The decision to change the nature of its tea bags in 2023 came about following two years’ worth of development as well as more than £50 million of investment. The major driving force behind the redesign of the bags was research that showed that the majority of people allow their tea to brew for less than 30 seconds, which is nowhere near the 3-4 minutes recommended by the British Tea Council. The blenders at PG Tips came up with a new tea that was aimed at those who spend a lot less time brewing their team than they should with the redesign apparently including a new bag that would work better than the pyramid.

The new bag, they said, is the optimum size to allow the leaves to infuse rapidly, yet being compact enough to stop it from folding in on itself and therefore limiting the infusion. The tea, meanwhile, is of the correct particle size in order to move freely around the bag and therefore allow for quick and constant brewing. The General Manager of PG Tips UK & Ireland, Liam McNamara, said:

PG Tips is one of the best known and best-loved drinks brands in the country and by far the best-known tea. However, our tea-drinking habits and tastes are evolving. With that in mind, our expert tea-blenders have spent two years developing a new and better blend that delivers high quality taste to tea lovers. Our new PG Tips blend means consumers can expect a quicker infusion and a brighter, smoother, more consistent cup of tea that is full of flavour every single time, even for the nation’s impatient tea-drinkers. We hope our new PG Tips inspires a fresh perspective with every sip, because it’s our most perfect, full-bodied and refreshing blend ever.

So Was It All a Lie?

The obviously question, then, is whether the original sales pitch from PG Tips about the pyramid bag allowing for a better brew was actually just a lie. If it wasn’t, is the switch the square-shaped bag that has happened as part of the redesign a lie? It is also possible, of course, that no lie was told during the making of this tea and instead it is just a matter of changes being made to fit in with the modern world. It is obviously not easy to tell for sure, but what we can do is look at what happened when the Advertising Standards Authority looked into complaints about the claim by PG Tips back in 2014.

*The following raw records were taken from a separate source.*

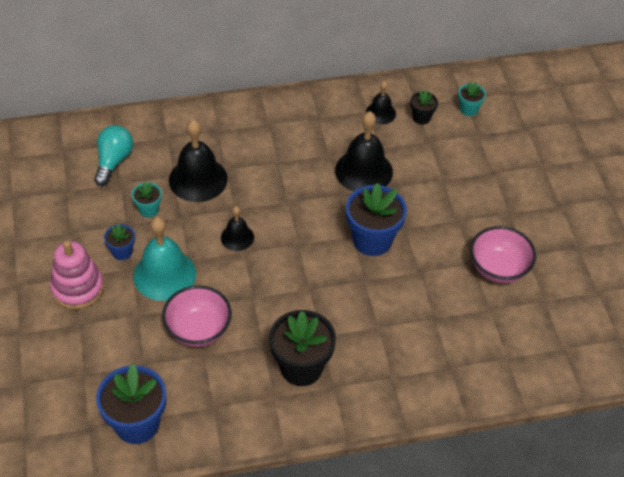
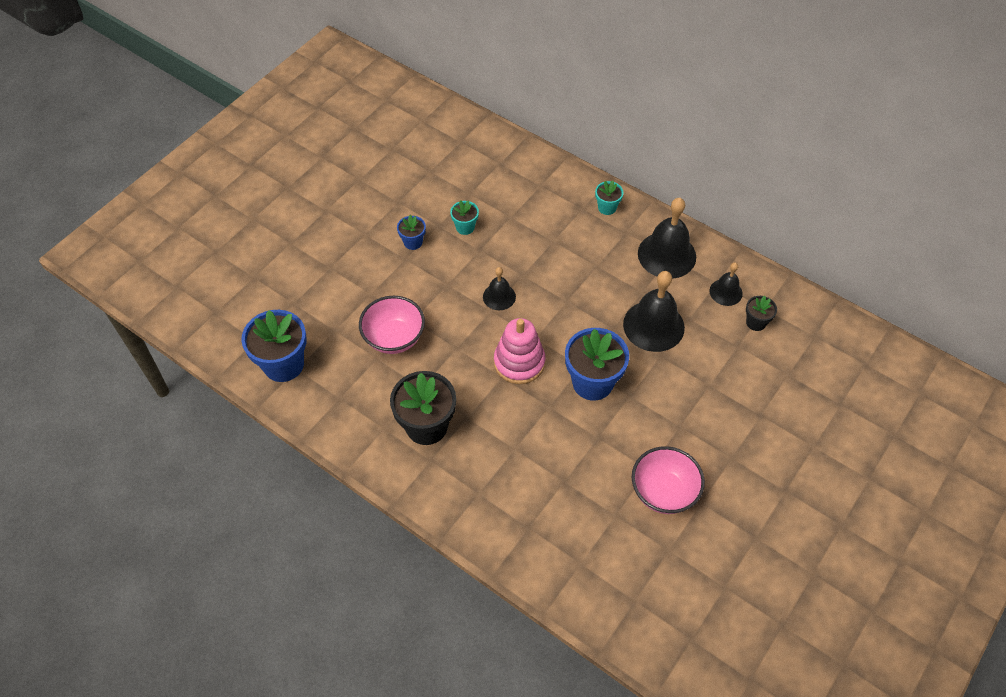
camera: 50 degrees right, 5 degrees up
(78, 288) = (357, 243): pink stacking toy -> pink stacking toy (519, 362)
(113, 161) = (484, 174): turquoise light bulb -> none
(164, 274) = (420, 281): turquoise bell -> none
(198, 179) = (524, 232): black bell -> black bell (666, 255)
(468, 109) = (807, 348): turquoise flower pot -> turquoise flower pot (607, 207)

The ASA is the advertising watching and doesn’t stand for it when a company makes a claim in order to sell its product that turns out to be a lie. When Tata Global Beverages, the company behind Tetley Tea, complained to the body about PG Tips’ adverts, the ASA stepped in. Tetley’s claim was that the advert, which showed a pyramid bag brewing more efficiently than a standard one, was exaggerated and would therefore be misleading to viewers. The Advertising Standards Authority looked into it and chose to side with PG Tips saying:

We considered consumers would interpret the visual demonstration to be a representation of a simple consumer experiment and would not interpret it as a representation of a detailed scientific test. We considered consumers would interpret the demonstration to mean that, in general, a pyramid tea bag was more efficient at brewing tea than a round tea bag. Unilever provided test results which showed that the infusion of tea, at 40 seconds and two minutes into brewing, was greater when using a pyramid tea bag than when using a round tea bag. We therefore concluded that the ad did not exaggerate the capability and performance of the advertised product and was not misleading.

In other words, PG Tips had not lied all those years ago when they said that you would get a better brew using a pyramid-shaped bag. The question then becomes about why it is that the company has decided to abandon its previous shape in favour of a square tea bag. We obviously aren’t far enough down the line yet to have seen the likes of Tetley complain and the ASA investigate, but it is likely that PG Tips are instead just reacting to the market’s demands. After all, if people really aren’t brewing their tea for as long then it makes sense to try to change the way that tea bags infuse to allow their cuppas to taste how they are meant to.